● Task: Can you output the text lines of all the entries below as a JSON list of strings, one string per line, with blank lines and the pictures left out?
+ + + +
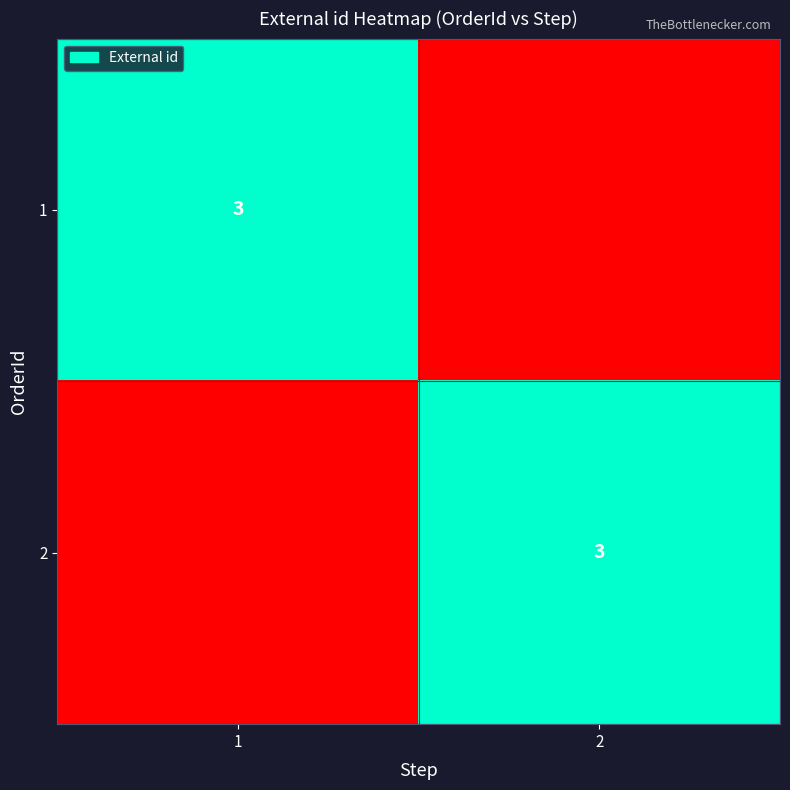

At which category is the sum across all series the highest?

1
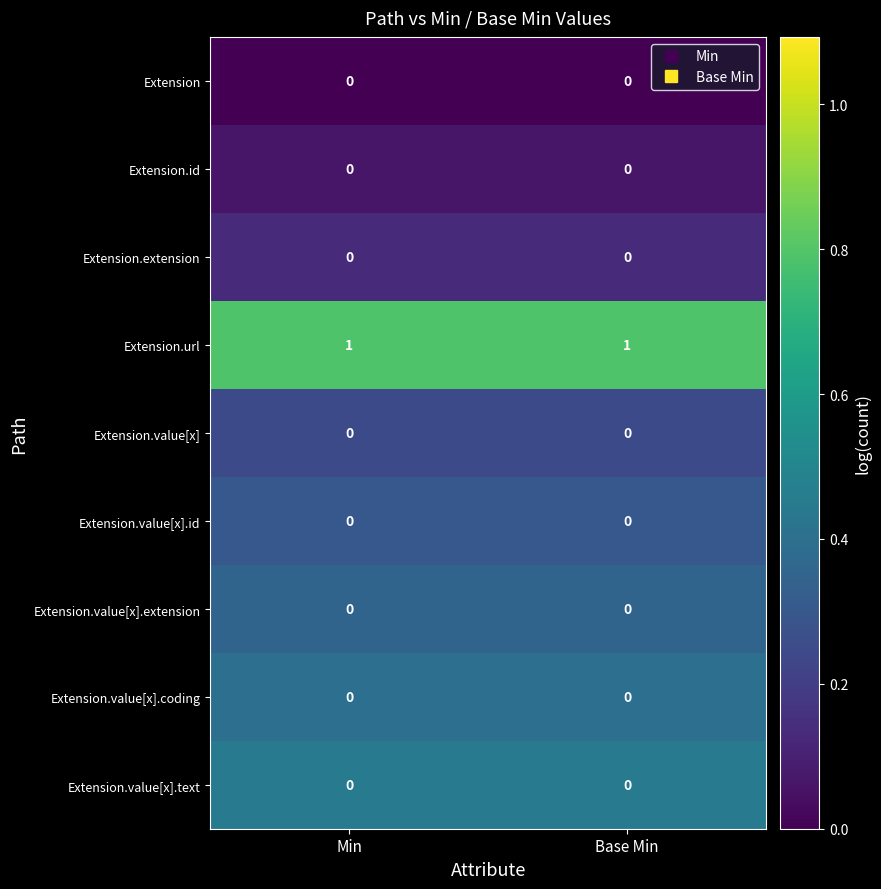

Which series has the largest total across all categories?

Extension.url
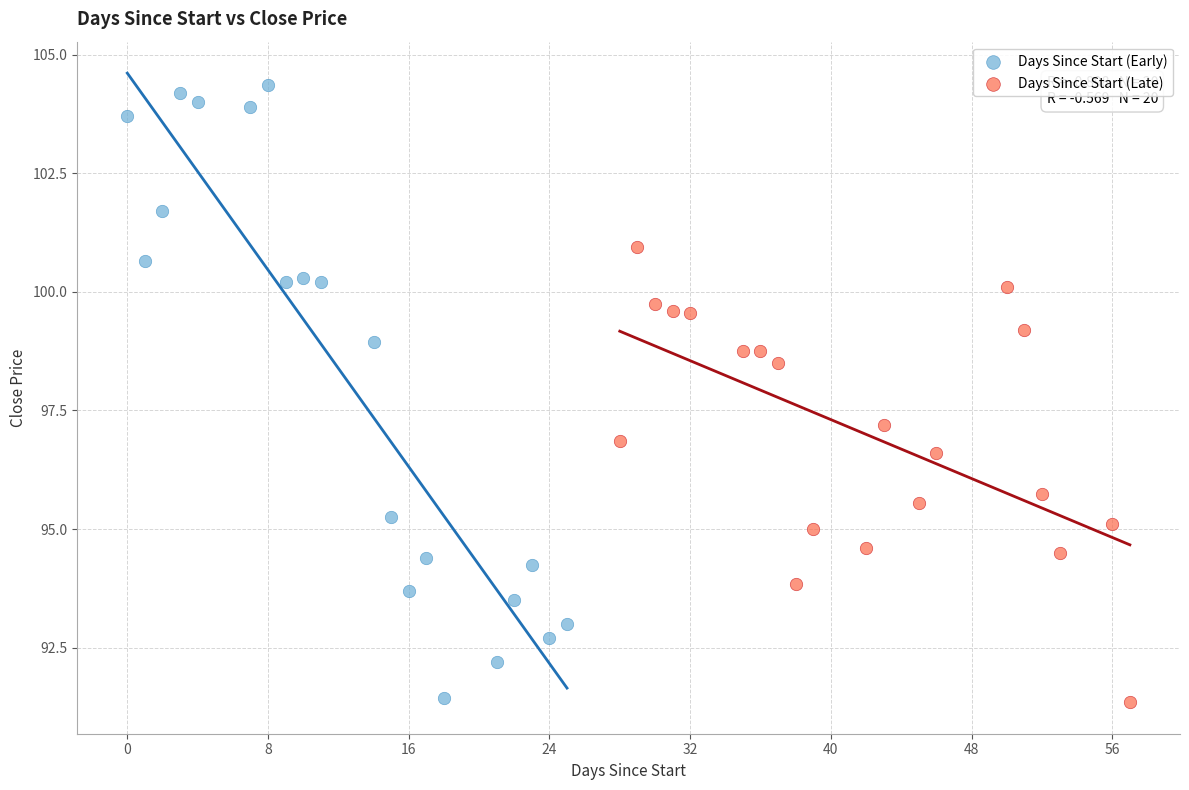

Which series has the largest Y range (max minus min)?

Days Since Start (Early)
+ + + +
● Output below:
[
  "At which category is the sum across all series the highest?",
  "1",
  "Which series has the largest total across all categories?",
  "Extension.url",
  "Which series has the largest Y range (max minus min)?",
  "Days Since Start (Early)"
]